Le changement climatique aidant, les pays ont dû évoluer. Tous ne sont pas parvenu à se sortir indemnes des désastres du ré­chauffement. En Inde, à Bangalore, c’est une société privée, Bell, qui a pris le contrôle. Et a réparti les habitants en trois grands groupes : les 20 % supérieurs, qui ont tous les privilèges et sont les décideurs ; les 70 % du milieu, qui vivent selon les préceptes de Bell, et tentent d’accéder aux 20 % en faisant croître leur indice de rentabilité ; enfin, les 10 % inférieurs, abandonnés à l’extérieur du bouclier de protection érigé autour de la ville, soumis à une chaleur im­placable et à la pauvreté, et dont les membres sont régulièrement « moissonnés », autrement dit tués afin de récupérer leurs organes. Tout le monde est sous la perpétuelle surveillance des machines qui examinent les progrès et les reculs de la Productivité de chacun, décidant ainsi du sort des citoyens.

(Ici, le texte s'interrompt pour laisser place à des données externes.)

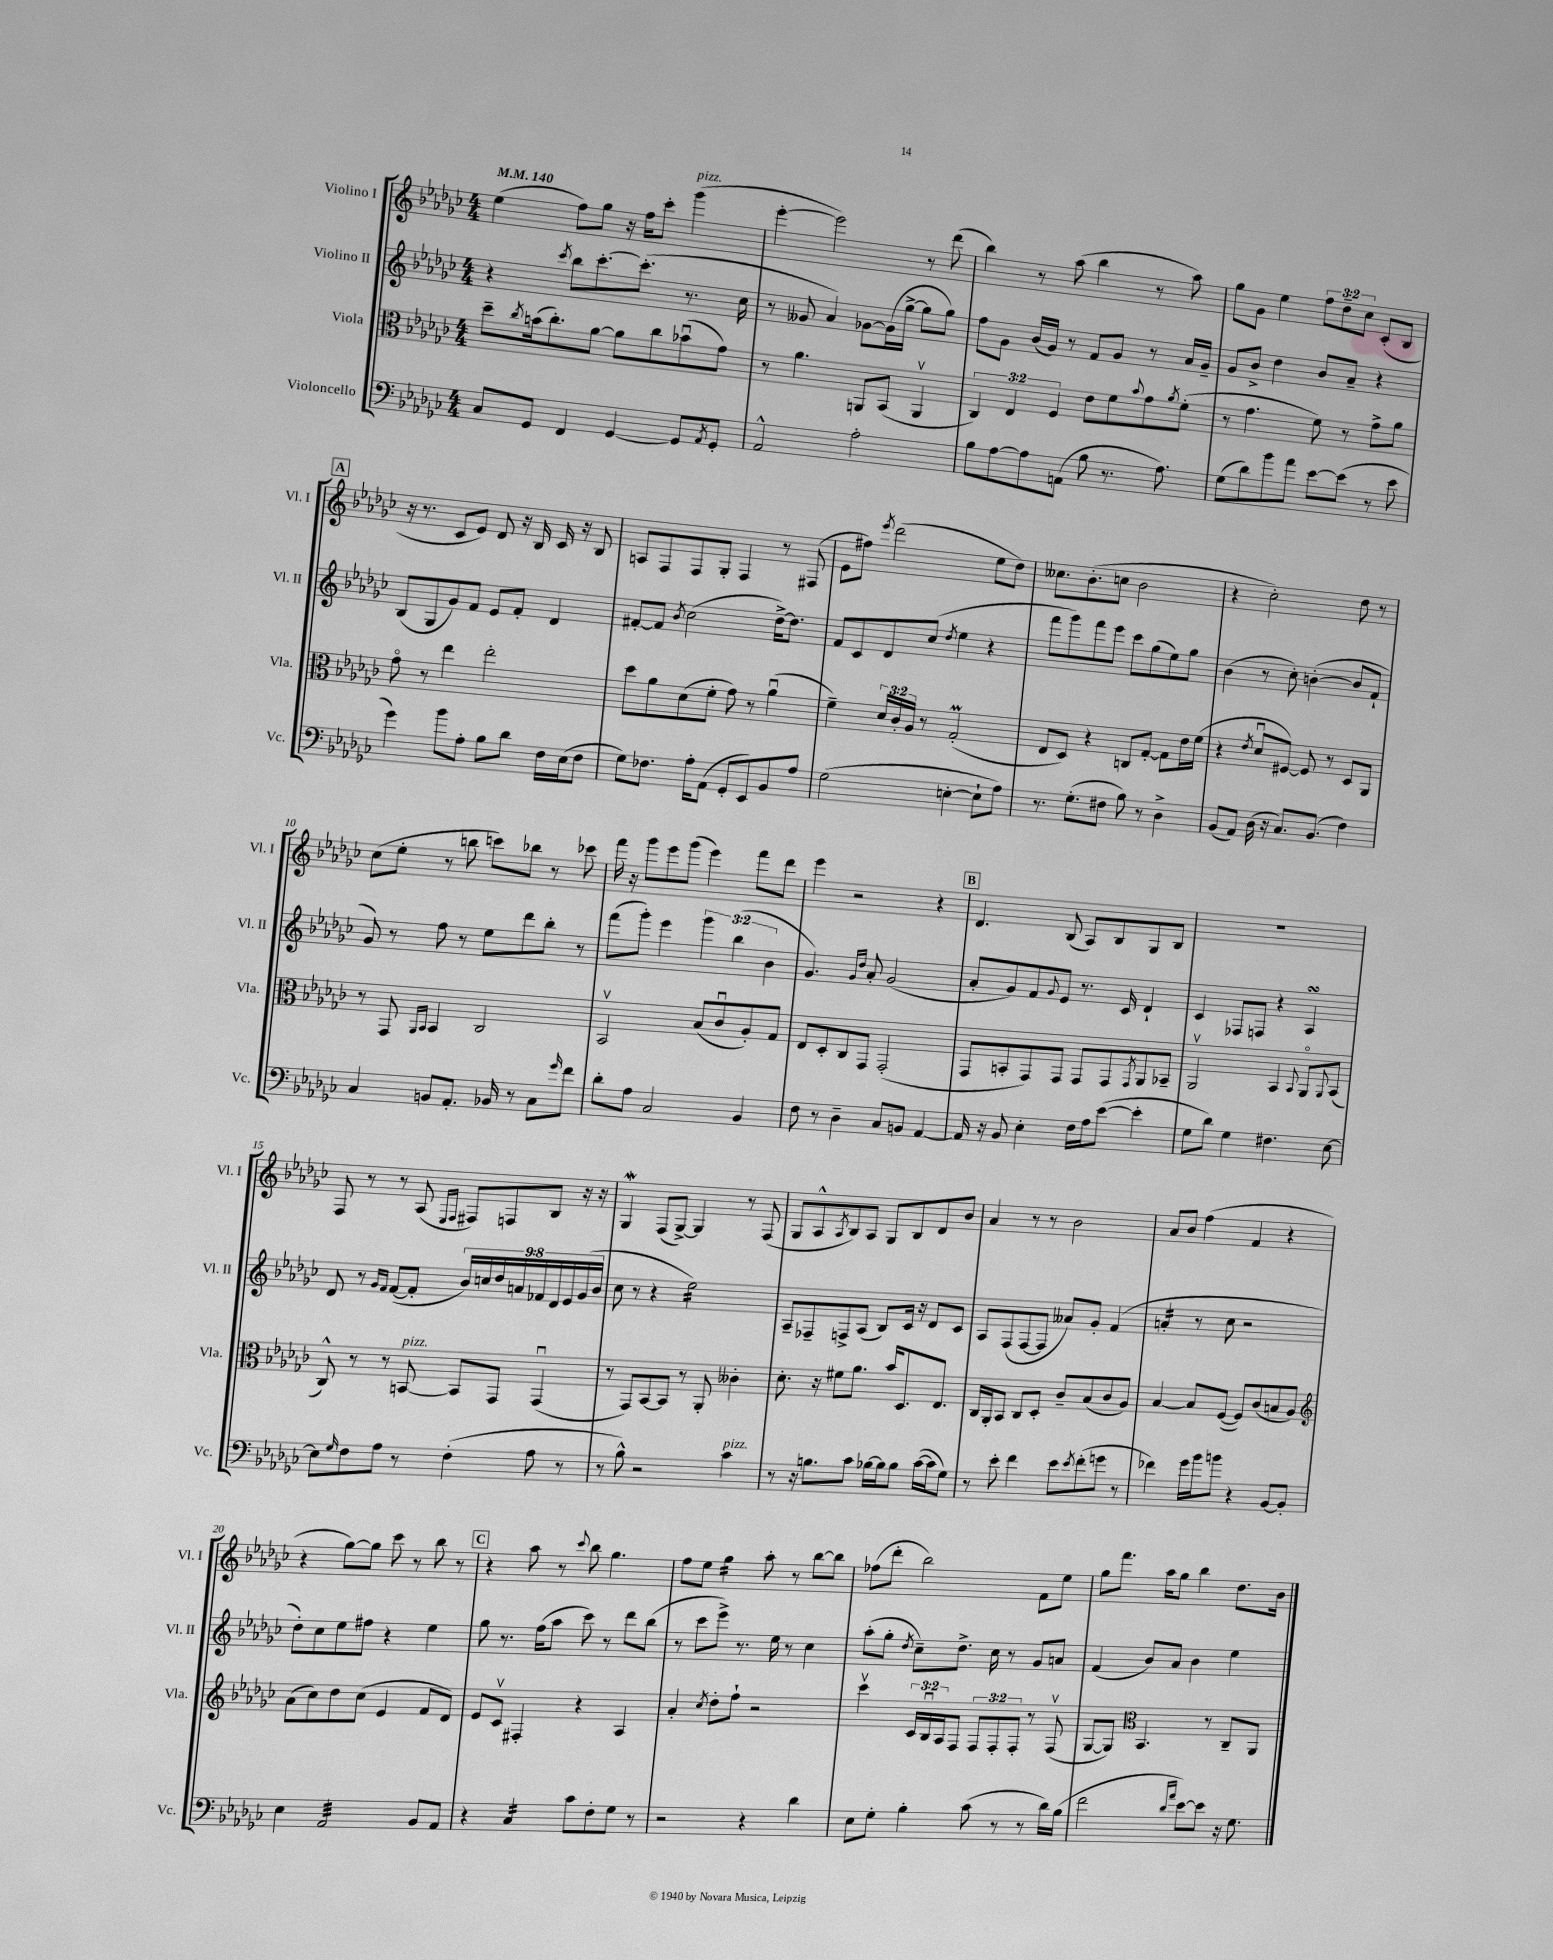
<<
\new StaffGroup <<
\new Staff = "s0" \with { instrumentName = "Violino I" shortInstrumentName = "Vl. I" } {
    \clef treble \key ges \major \numericTimeSignature \time 4/4 \override Staff.TupletNumber.text = #tuplet-number::calc-fraction-text \tempo 4 = 140
    ees''4( f''8) ges''8 r16 f''16 ces'''8-. ges'''4^\markup { \italic "pizz." }( |
    ees'''4~-. ees'''2) r8 des'''8( |
    bes''4) r8 aes''8( bes''4 r8 aes''8) |
    ges''8 ges'8 ees''4 \tuplet 3/2 { f''8 des''8-- ces''8 } ces'8-.( bes8 |
    \mark \markup { \box "A" } r16 r8. ces'8 ees'8) des'8 r16 bes16 ces'16 r16 bes8 |
    a8 f8 f8 ges8-. f4 r8 fis8( |
    ees'8 fis''8) \acciaccatura { ees'''8 } des'''2( ees''8 des''8) |
    ceses''8. bes'8.-.( c''8 bes'2 |
    r4 ces''2-.) des''8 r8 |
    ces''8( ees''8-. r8 b''8 c'''8) bes''8 r8 ces'''8 |
    f'''16 r16 ges'''8 ees'''8 ges'''8( ees'''4) f'''8 des'''8 |
    ees'''4 r2 r4 |
    \mark \markup { \box "B" } des'4. bes8( aes8) bes8 ges8 bes8 |
    R1 |
    f8 r8 r8 aes8( \grace { ees16 f16 } fis8) f8 bes8 r16 r16 |
    ges4\mordent f8( ges8~->) ges4 r8 f8( |
    ges8 aes8-^ \acciaccatura { aes8 } bes8) aes8 ges8 bes8 des'8 bes'8 |
    aes'4 r8 r8 bes'2 |
    aes'8 bes'8 f''4( f'4 r4 |
    r4 ges''8~) ges''8 ces'''8 r8 bes''8 r8 |
    \mark \markup { \box "C" } r4 aes''8 r8 \appoggiatura { ces'''8 } bes''8 ges''4. |
    f''8 ees''8 ges''4:16 aes''8-. r8 bes''8~ bes''8 |
    fes''8( des'''8-. bes''2) f'8 ees''8 |
    ges''8 f'''8. aes''16 ges''8 bes''4 des''8. bes'16 \bar "|." |
}
\new Staff = "s1" \with { instrumentName = "Violino II" shortInstrumentName = "Vl. II" } {
    \clef treble \key ges \major \numericTimeSignature \time 4/4 \override Staff.TupletNumber.text = #tuplet-number::calc-fraction-text
    r4 \acciaccatura { ces'''8 } bes''8 ces'''8.~-. ces'''8.-.( r8. ces''16 |
    r8 geses'8 aes'4) ges'8~ ges'16( ges''16~-> ges''8 ges''8) |
    f''8 ges'8 bes'16( ges'16) r8 f'8 ges'8 r8 aes'16 ges'16-- |
    ges'8 bes'8-> des''4 bes'8 aes'8-- r4 |
    \mark \markup { \box "A" } bes8( ges8 ges'8) f'8 ees'8 f'8-. des'4 |
    fis'8~-. fis'8 \acciaccatura { bes'8 } ces''2( des''16~->) des''8. |
    f'8 ces'8 des'8 ces''8( \acciaccatura { des''8 } ees''4 r4 |
    f'''8 ges'''8) f'''8 ees'''8 ces'''8 ges''8( ees''8) ges''8 |
    bes'4( r8 ces''8-.) b'4~-.( b'8 f'8-! |
    ges'8) r8 f''8 r8 ees''8 des'''8 bes''8-. r8 |
    f'''8( ges'''8-.) ees'''4 \tuplet 3/2 { ges'''4 bes''4( bes'4 } |
    ges'4.) \grace { ges'16 des''16 } aes'8-. ges'2( |
    \mark \markup { \box "B" } aes'8-. ges'8) f'8 \appoggiatura { ges'8 } ees'8 r8. ces'16 des'4-! |
    ces'4 fes8 f8 r4 aes4\turn |
    des'8 r8 \grace { ges'16 f'16 } f'8~( f'8-. \tuplet 9/8 { bes'16) c''16 des''16 a'16 fes'16 des'16 ees'16 ges'16( bes'16 } |
    ces''8 r8 r4 ees''2:16) |
    aes8-- fes8-- f8-> aes8( bes8) ces'16 r16 des'8 ces'8 |
    aes8 f8( f8~ f8 aeses'8) ges'8-. f'4( |
    a'4:16-. r8 ces''8 r2 |
    des''8-.) ces''8 ees''8 fis''8 r4 ees''4 |
    \mark \markup { \box "C" } ges''8 r8. f''16( aes''8 ces'''8) r8 des'''8 bes''8( |
    r8 ces'''8 ees'''8->) r8. ees''16 r8 ces''4 |
    aes''8-.( ges''8-. \acciaccatura { des''8 } ces''8--) des''8.-> ces''16 r8 ges'8 a'8 |
    f'4( bes'8) aes'8 bes'4 ees''4 \bar "|." |
}
\new Staff = "s2" \with { instrumentName = "Viola" shortInstrumentName = "Vla." } {
    \clef alto \key ges \major \numericTimeSignature \time 4/4 \override Staff.TupletNumber.text = #tuplet-number::calc-fraction-text
    des''8-- \acciaccatura { ces''8 } b'16( ces''8.-.) aes'8~ aes'8 ces''8 bes'8\downbow( ges'8) |
    r8 aes'4. a,8 bes,8( a,4\upbow |
    \tuplet 3/2 { ces4) ees4 f4 } ees'8 f'8 \appoggiatura { bes'8 } ges'8 \acciaccatura { aes'8 } f'8-.( |
    r8 ges'4. f'8) r8 ges'8-> aes'8 |
    \mark \markup { \box "A" } ges'8\flageolet r8 ees''4 ees''2-. |
    des''8 aes'8 des'8( f'8-. ges'8) r8 aes'4\downbow( |
    f'4--) \tuplet 3/2 { des'16 ces'16-. aes16 } r8 ges2-.\prall( |
    ees8 des8) r4 c8 ges8~-. ges8 ees'16 f'16( |
    r4 \acciaccatura { ees'8 } des'8\downbow fis8~) fis8 r8 des8 aes,8 |
    r8 ges,8 \grace { aes,16 bes,16 } bes,4 ces2 |
    bes,2\upbow bes8( ces'8\downbow aes8-.) ges8 |
    ees8 des8-. ces8 ges,8 ges,2-.( |
    \mark \markup { \box "B" } ges,8 b,8-. ges,8) ges,8 ges,8 ges,8 \acciaccatura { ges,8 } aes,8 bes,8-- |
    aes,2\upbow bes,4 \appoggiatura { bes,8 } aes,8\flageolet \appoggiatura { aes,8 } bes,8( |
    ces8-^) r8 r8 b,8~^\markup { \italic "pizz." } b,8 ges,8 ges,4\downbow( |
    r8 ges,8) bes,8~ bes,8 r8 aes,8-. ceses'4-. |
    des'8.-. r16 fis'8 aes'8. bes'16 des8. ees8. |
    ces16 aes,16-. bes,8 ces8 des8-. ces'8-- bes8( ces'8 aes8) |
    bes4~ bes8 f8~( f8) ces'8( b8 aes8) |
    \clef treble aes'8( ces''8) des''8 ces''8( ees'4 f'8 des'8) |
    \mark \markup { \box "C" } ees'8 ces'8\upbow fis4-. r4 aes4 |
    aes'4-. \acciaccatura { ces''8 } des''8-. f''8-! r2 |
    ces'''4\upbow \tuplet 3/2 { ces'16 bes16\downbow aes16 } f8 \tuplet 3/2 { f8 f8-. f8-. } r8 f8\upbow( |
    ges8~ ges8) \clef alto bes,4. r8 ces8-- aes,8 \bar "|." |
}
\new Staff = "s3" \with { instrumentName = "Violoncello" shortInstrumentName = "Vc." } {
    \clef bass \key ges \major \numericTimeSignature \time 4/4
    ces8 ges,8 f,4 ges,4~ ges,8 \acciaccatura { aes,8 } ges,8-. |
    aes,2-^ aes2-. |
    bes8 aes8~ aes8 a,8( bes8 r8. aes8.) |
    ges8( des'8) bes'8 aes'8 ees'8~ ees'8( r8 ees'8 |
    \mark \markup { \box "A" } ges'4) bes'8 aes8-. bes8 des'8 f16 ees16( f8 |
    ges8) fes8. aes16-. aes,8( ges,8-. ees,8) bes,8 aes8 |
    ges2( e4~-. e8-! aes8) |
    r8. ges8.-.( fis8 bes8) r8 des4-> |
    bes,8( aes,8) des16( r16 ces8.) bes,8.( f4) |
    ces4 b,8 aes,8.-. bes,16 r8 ces8 \grace { ges'16 } f'8 |
    des'8-. aes8 ces2 bes,4 |
    f8 r8 des4-- ces8 b,8 aes,4~ |
    \mark \markup { \box "B" } aes,16 r16 bes,8 ees4-. f16 aes16 ees'8~( ees'4-. |
    ges8 des'8) ges4 fis4. ees8~ |
    ees8 \grace { ges16 } f8 aes8 r8 f4-.( aes8 r8 |
    r8 bes8-^) r2 ces'4^\markup { \italic "pizz." } |
    r8 r16 b8. ces'8 bes16~ bes16 bes8 ces'16~( ces'16 ges8) |
    r8 ees'8-. f'4 ees'8 \acciaccatura { ees'8 } f'8-.( g'8 r8 |
    fes'4) ges'16 bes'16 b'8 r4 bes,8~ bes,8-. |
    ees4 aes,2:32 bes,8 aes,8 |
    \mark \markup { \box "C" } r4 ces4:16 ces'8 f8-. ges8 r8 |
    r2 r4 des'4 |
    ees8 ges8-. bes4-. ces'8( r8 r8 des'16) bes16( |
    f'2 \grace { des'16 aes'16 } ees'8~) ees'8 r16 ges8. \bar "|." |
}
>>
>>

Pour faire découvrir sa société de l’intérieur, l’autrice fait vivre au lecteur le quotidien de nombreux habitants. La majorité du roman est en fait une série d’histoires plus ou moins courtes mettant en scène des personnages sans lien entre eux (en tout cas au début, car peu à peu, quelques connexions apparaissent, jusqu’au feu d’artifice final) issus de toutes les catégories. Un panorama en mode mosaïque, en somme, de cette so­ciété soumise aux volontés de quelques-uns, portée par le réseau et ses influenceurs/ influenceuses : des hautes sphères des dirigeants des grandes entreprises et des ré­seaux sociaux, tous dirigés vers la productivité et logés dans la partie protégée d’Apex City, jusqu’aux bas-fonds, de l’autre côté du bouclier électrique, du Méridien carnatique, dans le monde des Analogs. Lavanya Laksh­minarayan dresse des portraits variés de personnages divers, mais aux psychologies malheureusement souvent peu originales. Les habitants d’Apex City sont pour beaucoup des stéréotypes déjà vus ailleurs, ce qui donne à sa ville un côté hélas superficiel, et ceci en dépit du mélange des influences de l’autrice qui contrebalance cet aspect factice avec bonheur.

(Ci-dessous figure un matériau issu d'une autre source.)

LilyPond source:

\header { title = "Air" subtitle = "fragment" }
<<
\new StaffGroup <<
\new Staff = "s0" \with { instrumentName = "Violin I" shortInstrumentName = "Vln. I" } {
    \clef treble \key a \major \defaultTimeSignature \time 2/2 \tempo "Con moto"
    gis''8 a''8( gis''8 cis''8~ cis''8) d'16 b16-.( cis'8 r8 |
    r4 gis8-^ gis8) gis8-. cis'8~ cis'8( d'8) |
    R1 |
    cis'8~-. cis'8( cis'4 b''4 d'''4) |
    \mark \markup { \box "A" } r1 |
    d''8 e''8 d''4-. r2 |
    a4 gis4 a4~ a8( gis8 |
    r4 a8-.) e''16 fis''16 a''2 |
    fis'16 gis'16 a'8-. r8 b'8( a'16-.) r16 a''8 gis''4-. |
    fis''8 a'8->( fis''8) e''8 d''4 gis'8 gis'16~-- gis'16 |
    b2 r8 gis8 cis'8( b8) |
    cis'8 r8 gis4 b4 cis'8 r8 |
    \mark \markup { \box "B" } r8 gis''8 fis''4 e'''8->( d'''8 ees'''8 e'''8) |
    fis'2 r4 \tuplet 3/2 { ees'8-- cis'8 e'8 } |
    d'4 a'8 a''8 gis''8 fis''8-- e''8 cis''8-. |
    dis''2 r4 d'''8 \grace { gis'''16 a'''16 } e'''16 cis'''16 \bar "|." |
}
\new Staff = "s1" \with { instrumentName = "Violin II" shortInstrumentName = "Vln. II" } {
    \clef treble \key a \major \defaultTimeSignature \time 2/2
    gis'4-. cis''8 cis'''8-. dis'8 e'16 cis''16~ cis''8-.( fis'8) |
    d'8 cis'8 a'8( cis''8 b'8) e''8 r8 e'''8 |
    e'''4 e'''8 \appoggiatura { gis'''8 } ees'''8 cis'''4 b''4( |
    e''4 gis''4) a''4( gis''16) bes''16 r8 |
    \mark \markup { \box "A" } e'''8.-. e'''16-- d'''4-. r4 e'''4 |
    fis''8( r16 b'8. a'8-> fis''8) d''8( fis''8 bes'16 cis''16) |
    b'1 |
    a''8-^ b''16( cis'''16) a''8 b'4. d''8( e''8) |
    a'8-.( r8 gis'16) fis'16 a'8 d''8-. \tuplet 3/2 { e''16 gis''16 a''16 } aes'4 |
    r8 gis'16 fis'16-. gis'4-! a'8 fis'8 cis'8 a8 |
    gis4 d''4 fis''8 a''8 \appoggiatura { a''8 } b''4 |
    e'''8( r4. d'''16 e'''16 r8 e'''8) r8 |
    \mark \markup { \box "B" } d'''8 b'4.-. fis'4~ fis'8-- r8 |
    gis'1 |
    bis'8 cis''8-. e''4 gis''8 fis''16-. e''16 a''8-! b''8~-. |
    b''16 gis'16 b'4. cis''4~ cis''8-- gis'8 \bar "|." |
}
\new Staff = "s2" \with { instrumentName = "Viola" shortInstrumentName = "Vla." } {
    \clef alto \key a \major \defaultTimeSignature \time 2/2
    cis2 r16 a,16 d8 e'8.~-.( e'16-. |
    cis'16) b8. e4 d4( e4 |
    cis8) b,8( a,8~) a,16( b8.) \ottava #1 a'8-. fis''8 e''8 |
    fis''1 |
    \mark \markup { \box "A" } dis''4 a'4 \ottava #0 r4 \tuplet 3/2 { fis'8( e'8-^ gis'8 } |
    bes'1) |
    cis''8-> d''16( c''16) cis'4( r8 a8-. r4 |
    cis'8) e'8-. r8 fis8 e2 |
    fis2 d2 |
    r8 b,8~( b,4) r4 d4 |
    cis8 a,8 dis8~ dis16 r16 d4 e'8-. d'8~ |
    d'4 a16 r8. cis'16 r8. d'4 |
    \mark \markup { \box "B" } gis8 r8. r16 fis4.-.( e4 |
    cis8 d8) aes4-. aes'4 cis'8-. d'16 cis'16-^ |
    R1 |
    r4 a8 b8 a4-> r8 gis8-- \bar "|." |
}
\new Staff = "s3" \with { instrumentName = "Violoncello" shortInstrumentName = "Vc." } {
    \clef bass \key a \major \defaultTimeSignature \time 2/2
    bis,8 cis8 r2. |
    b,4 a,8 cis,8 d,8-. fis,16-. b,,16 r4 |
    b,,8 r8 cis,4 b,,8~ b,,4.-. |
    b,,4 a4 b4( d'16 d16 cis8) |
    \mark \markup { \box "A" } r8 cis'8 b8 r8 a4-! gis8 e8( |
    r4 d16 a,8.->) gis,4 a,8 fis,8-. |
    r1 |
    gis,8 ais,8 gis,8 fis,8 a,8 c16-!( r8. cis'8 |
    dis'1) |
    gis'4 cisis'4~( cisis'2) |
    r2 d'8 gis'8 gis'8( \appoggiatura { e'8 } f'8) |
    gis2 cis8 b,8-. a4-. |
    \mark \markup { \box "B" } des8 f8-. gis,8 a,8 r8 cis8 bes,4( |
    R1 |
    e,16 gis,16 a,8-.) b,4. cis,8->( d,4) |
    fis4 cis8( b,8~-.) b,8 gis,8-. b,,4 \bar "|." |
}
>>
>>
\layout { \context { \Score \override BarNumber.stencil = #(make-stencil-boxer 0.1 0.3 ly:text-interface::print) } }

Reste un patchwork pas toujours bien agen­cé, au rythme bancal, mais attachant dans son message et la fraîcheur de certaines figures. Le côté très ancré dans les réseaux sociaux et leurs codes agace par moments, sans pour autant amoindrir le charme d’une histoire touchante. On aurait aimé vibrer davantage pour les tentatives de révolte des Analogs, réduits à l’état d’animaux par des Virtuels confits dans leur supériorité et suant la suffisance par tous les pores. Mais si la promenade manque parfois de structure, elle marque par son souffle différent de la production courante. Pour les curieux.